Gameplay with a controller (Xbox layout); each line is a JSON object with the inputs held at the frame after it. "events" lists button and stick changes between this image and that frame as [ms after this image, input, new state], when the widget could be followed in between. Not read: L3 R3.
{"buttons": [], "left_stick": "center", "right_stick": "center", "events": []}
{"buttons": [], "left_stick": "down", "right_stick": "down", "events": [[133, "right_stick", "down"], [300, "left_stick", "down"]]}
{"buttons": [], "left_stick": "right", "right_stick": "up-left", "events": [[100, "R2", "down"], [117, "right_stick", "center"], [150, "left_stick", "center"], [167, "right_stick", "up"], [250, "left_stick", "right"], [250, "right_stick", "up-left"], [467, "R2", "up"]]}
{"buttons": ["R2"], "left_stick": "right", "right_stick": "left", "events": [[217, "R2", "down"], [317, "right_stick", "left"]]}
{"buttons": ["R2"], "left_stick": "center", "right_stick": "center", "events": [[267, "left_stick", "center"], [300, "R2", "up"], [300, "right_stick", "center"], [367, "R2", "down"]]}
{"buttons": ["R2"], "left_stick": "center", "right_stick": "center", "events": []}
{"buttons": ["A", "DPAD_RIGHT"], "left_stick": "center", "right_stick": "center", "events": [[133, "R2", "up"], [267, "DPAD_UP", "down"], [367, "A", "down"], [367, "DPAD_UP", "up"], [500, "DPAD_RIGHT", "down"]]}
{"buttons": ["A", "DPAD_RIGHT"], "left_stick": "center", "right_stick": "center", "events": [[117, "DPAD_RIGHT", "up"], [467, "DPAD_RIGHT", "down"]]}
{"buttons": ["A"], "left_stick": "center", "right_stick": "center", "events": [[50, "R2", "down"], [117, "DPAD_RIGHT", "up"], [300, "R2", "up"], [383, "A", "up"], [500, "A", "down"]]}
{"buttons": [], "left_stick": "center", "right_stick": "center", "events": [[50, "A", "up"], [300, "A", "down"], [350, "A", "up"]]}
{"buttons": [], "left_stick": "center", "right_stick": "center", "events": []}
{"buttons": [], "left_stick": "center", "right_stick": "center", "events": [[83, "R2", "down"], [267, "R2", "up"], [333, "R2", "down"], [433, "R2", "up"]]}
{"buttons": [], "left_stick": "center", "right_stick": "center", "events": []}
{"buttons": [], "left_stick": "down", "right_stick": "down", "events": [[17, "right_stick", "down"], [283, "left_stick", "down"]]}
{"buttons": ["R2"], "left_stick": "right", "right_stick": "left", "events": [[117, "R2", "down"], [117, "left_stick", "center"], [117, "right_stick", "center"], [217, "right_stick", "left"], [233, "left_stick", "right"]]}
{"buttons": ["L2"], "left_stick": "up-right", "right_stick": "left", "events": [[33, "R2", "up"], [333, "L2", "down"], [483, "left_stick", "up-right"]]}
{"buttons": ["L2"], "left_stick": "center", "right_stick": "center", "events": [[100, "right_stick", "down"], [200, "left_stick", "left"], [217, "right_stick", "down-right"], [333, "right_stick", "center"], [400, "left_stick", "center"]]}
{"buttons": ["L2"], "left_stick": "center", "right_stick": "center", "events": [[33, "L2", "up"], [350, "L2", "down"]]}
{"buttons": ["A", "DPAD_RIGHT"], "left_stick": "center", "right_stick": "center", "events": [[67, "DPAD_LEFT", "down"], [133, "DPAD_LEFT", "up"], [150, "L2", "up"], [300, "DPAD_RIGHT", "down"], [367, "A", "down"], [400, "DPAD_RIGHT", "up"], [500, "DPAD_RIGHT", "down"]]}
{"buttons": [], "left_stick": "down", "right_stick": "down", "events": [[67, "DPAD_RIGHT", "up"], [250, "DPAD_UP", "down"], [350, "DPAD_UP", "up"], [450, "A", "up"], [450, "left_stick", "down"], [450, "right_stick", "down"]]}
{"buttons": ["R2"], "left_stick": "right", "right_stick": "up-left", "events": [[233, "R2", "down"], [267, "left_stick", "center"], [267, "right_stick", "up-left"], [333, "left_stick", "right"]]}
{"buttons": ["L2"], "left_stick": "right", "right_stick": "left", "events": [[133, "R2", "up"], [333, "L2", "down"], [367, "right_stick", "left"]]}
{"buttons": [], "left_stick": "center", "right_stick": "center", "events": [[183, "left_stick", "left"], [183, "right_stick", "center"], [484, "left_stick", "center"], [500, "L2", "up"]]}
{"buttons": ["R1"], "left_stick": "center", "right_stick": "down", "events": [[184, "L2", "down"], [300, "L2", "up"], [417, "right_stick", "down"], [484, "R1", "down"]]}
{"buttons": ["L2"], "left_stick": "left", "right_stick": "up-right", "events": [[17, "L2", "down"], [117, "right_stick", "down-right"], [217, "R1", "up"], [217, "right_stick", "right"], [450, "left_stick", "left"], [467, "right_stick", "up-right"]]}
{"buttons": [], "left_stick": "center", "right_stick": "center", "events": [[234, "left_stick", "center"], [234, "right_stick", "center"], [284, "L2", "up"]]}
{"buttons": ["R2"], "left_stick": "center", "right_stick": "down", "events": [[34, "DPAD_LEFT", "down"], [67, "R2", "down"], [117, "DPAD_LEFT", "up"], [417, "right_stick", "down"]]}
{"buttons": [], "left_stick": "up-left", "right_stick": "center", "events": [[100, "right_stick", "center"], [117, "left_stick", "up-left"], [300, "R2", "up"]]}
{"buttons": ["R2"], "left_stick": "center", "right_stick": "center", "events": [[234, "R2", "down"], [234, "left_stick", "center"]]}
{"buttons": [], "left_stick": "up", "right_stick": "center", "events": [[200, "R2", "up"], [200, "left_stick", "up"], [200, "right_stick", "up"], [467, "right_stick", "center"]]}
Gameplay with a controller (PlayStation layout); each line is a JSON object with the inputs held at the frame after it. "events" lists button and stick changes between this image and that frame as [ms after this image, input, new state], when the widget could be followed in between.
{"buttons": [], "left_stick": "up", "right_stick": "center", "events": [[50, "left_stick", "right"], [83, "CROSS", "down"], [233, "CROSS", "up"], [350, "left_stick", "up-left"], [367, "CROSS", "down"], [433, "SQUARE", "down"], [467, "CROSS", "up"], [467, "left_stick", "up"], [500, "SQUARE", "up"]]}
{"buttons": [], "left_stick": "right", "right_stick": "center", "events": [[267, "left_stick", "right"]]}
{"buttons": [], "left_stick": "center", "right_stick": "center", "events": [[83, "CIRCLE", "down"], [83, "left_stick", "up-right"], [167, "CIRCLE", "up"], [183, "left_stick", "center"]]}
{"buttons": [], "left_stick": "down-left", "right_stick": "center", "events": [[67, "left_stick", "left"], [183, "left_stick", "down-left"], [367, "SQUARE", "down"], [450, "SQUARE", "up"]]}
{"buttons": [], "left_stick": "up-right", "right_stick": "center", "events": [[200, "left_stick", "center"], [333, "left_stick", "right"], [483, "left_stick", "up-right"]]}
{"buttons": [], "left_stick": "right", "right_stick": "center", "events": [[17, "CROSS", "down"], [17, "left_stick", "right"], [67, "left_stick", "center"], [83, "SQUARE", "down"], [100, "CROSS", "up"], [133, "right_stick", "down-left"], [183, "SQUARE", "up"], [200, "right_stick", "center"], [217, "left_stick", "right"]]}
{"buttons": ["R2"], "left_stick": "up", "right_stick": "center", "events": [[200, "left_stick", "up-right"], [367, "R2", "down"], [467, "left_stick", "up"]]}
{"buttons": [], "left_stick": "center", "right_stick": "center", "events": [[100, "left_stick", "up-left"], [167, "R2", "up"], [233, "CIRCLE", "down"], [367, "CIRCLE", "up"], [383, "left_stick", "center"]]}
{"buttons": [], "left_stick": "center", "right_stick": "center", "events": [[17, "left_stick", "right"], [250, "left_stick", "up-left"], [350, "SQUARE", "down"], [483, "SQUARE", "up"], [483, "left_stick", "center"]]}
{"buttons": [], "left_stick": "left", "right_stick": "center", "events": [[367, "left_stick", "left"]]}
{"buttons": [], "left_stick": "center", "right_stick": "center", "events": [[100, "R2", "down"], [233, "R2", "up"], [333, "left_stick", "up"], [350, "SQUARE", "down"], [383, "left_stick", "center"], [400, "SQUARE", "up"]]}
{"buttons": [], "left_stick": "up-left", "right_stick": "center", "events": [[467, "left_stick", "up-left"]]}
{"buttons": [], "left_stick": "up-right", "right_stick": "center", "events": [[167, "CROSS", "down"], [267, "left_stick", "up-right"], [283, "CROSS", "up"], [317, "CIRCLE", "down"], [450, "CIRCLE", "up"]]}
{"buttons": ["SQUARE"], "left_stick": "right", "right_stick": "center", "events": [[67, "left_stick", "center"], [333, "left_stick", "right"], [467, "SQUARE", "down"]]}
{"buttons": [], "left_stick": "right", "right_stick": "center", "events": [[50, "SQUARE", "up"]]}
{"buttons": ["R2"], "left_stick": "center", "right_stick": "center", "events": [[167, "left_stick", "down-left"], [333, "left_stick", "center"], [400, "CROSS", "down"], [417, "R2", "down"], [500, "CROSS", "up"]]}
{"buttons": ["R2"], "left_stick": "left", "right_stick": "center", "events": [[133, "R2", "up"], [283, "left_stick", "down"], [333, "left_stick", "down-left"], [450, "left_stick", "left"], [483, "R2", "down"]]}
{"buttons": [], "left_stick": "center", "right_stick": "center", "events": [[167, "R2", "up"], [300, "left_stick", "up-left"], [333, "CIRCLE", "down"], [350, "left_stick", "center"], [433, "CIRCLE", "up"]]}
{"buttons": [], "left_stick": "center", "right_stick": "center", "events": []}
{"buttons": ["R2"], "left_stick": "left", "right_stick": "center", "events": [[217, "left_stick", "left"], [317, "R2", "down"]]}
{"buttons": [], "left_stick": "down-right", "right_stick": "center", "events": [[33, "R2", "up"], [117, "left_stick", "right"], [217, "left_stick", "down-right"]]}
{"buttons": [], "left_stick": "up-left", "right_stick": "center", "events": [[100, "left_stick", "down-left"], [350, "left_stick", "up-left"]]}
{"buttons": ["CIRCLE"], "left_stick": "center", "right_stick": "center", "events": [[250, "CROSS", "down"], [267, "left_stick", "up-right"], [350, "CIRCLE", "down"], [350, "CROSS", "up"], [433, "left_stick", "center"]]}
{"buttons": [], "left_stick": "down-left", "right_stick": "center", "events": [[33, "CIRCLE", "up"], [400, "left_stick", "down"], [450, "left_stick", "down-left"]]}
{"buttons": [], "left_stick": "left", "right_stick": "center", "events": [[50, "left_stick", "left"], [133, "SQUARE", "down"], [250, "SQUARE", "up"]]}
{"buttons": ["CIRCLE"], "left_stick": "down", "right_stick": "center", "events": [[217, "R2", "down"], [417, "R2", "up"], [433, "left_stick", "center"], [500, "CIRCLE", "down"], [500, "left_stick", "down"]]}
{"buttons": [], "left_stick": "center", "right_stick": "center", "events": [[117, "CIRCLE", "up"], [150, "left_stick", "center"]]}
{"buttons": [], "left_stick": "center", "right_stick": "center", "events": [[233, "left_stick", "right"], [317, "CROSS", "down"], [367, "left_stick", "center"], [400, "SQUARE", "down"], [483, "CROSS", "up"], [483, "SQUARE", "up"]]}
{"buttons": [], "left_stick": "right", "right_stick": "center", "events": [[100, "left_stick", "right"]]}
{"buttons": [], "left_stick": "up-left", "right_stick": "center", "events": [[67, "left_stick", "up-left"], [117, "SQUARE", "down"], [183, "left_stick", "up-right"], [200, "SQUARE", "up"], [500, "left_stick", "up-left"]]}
****************
Across the lines of the material above, tally those holding the word "that" and state the number by itself.

Output for this task =
2